Many of the biophysical and pharmacological characteristics of the novel whole-cell TICCs reported here are identical to those we previously reported for TICCs recorded under perforated patch clamp conditions [13], and those described for TRPM4 channels recorded under conventional patch clamp conditions. For example, whole-cell TICCs recorded from native cerebral artery myocytes have the same frequency of occurrence (20.1 ± 2.0 Hz, n = 5) as TICCs recoded under perforated patch clamp conditions (20.1 ± 1.7 Hz, n = 5) and are in agreement with the reported unitary conductance of TRPM4 [39–41]. Whole-cell TICCs reversed at a membrane potential near 0 mV in symmetrical cationic solutions and substitution of Na⁺ with the impermeant cation NMDG in the bathing solution completely blocked channel activity, consistent with TRPM4’s selectivity for monovalent cations [3, 4]. We also found that whole-cell TICC activity was significantly less following administration of TRPM4 blockers, including the selective compound 9-phenanthrol [2, 13, 33], and in cells isolated from arteries treated with TRPM4-specific siRNA. Thus, we conclude that TICCs recorded under our whole cell conditions represent authentic TRPM4 activity in native cerebral artery myocytes.

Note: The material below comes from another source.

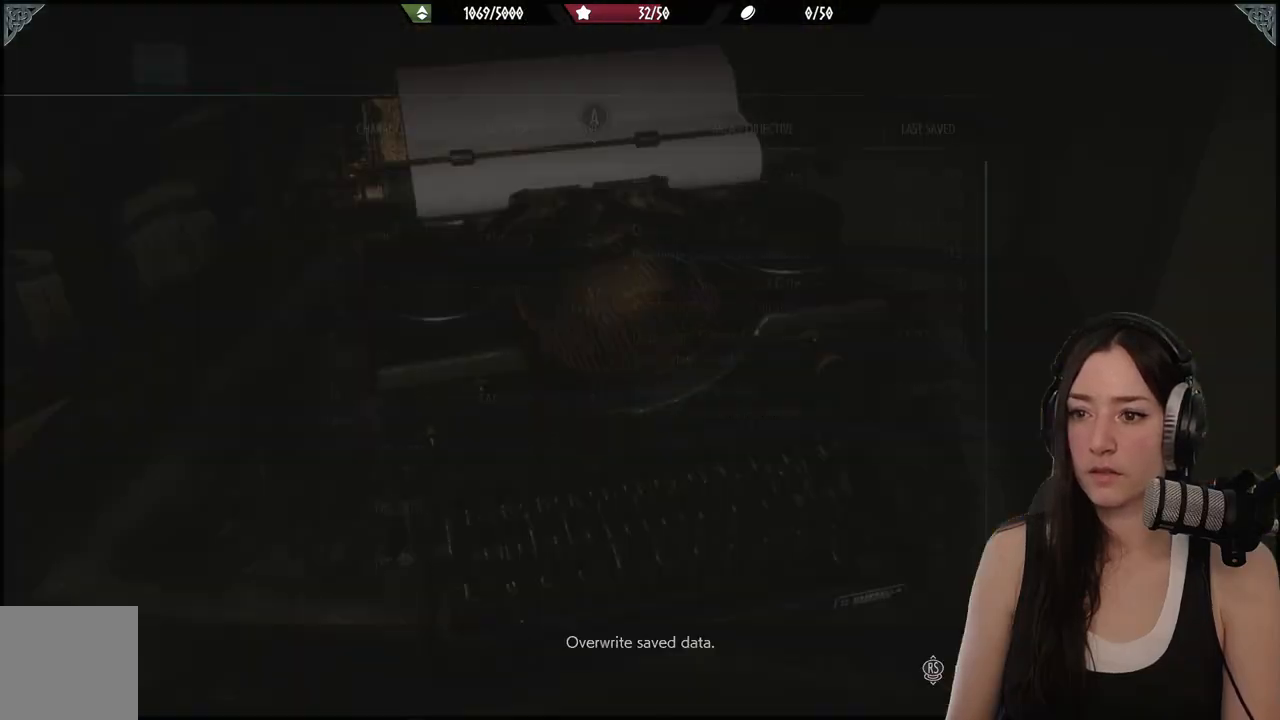
{"buttons": [], "left_stick": "center", "right_stick": "center", "events": []}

The current findings indicate that the I/V relationship of TRPM4 is strongly influenced by the patch clamp configuration. Single channel recordings for TRPM4 obtained from inside-out patches in symmetrical cation solutions have a linear current to voltage relationship [1], while currents obtained using the conventional whole-cell configuration with similar solutions are dually rectifying [3, 4]. In our previous work, we reported that under perforated patch clamp conditions with physiological bathing solution, TICCs exhibited modest inward rectification at negative potentials and a small non-rectifying outward current at positive potentials [13]. In the current study, whole-cell TICC activity exhibits dual rectification, similar to that observed under conventional whole cell recording conditions. These discrepancies are likely a result of cellular dialysis. TRPM4 currents are blocked by the endogenous polyamine spermine [42, 43], which is removed by dialysis under whole cell conditions. Polyamine block is responsible for rectification of inwardly-rectifying K⁺ (K_IR) channels in vascular smooth muscle cells [44, 45], and we propose that this effect accounts for TRPM4 current rectification under native conditions.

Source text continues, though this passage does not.